Invasive Species Compendium

Detailed coverage of invasive species threatening livelihoods and the environment worldwide

Abstract

Selective inhibition of wild sunflower reproduction with mugwort aqueous extract, tested on cytosolic Ca2+ and germination of the pollen grains.

Abstract

Wild sunflower (Helianthus annuus L.) is an invasive species widely distributed in several regions of the world, where it shares a large area with domesticated sunflower.

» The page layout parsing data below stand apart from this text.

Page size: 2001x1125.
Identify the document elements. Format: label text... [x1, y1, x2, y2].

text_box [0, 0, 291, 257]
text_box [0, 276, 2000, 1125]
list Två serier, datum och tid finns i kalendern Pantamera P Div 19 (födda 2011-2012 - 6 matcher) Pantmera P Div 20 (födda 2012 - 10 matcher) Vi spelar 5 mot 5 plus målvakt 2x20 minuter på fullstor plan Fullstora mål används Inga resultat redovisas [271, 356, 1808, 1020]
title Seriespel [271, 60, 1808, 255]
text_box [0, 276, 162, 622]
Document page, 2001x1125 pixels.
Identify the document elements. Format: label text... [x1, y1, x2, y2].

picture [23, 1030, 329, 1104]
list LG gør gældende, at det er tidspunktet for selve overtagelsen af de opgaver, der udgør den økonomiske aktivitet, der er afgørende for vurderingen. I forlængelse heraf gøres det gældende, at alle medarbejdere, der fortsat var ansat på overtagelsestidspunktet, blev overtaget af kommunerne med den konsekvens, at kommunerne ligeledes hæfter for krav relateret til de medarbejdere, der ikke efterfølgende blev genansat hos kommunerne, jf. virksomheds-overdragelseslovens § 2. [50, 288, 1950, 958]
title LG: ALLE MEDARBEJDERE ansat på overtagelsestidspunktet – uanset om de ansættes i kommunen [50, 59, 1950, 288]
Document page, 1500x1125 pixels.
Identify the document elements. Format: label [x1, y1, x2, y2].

The imidazolinone-tolerant sunflower enables the control of problematic weeds (such as Xanthium spp., Brassica spp., wild sunflower) with imidazolinone herbicides (Clearfield® production system) in cultivated sunflower crops, but could facilitate the gene transfer of herbicide resistance, from cultivated sunflower to wild sunflower, generating hard-to-control weed biotypes or herbicide-resistant populations. The development of new practices that involve the selective inhibition of reproduction structures, such as pollen granules, could be an innovative strategy to minimize outcrossing and the origin of weed-crop hybrids in Clearfield® production systems. In this study, the effects of mugwort (Artemisia vulgaris L.) aqueous extract on cytosolic Ca2+ and the germination of pollen grains collected from conventional, wild and IMI-tolerant sunflower were tested. The results showed that mugwort deregulated Ca2+ homeostasis and markedly reduced the germination of conventional and wild sunflower pollen, but not IMI-tolerant pollen. The HPLC analysis revealed the presence of phenolic acids belonging to the hydroxycinnamic and benzoic classes in the mugwort extract. Hydroxycinnamic acids (caffeic and ferulic) deregulated the cytosolic Ca2+ of conventional and wild sunflower pollen, but not those which were IMI-tolerant, similar to mugwort extract. Selective inhibition of wild sunflower pollen in the Clearfield® sunflower crop contributes to a possible new weed management strategy, reducing the wild sunflower reproduction by seed, minimizing the potential risks of outcrossing with the formation of weed-crop hybrids. The Ca2+ selective chelating activity of caffeic or ferulic acids provides elements to be investigated for their possible use as an alternative to mugwort extract.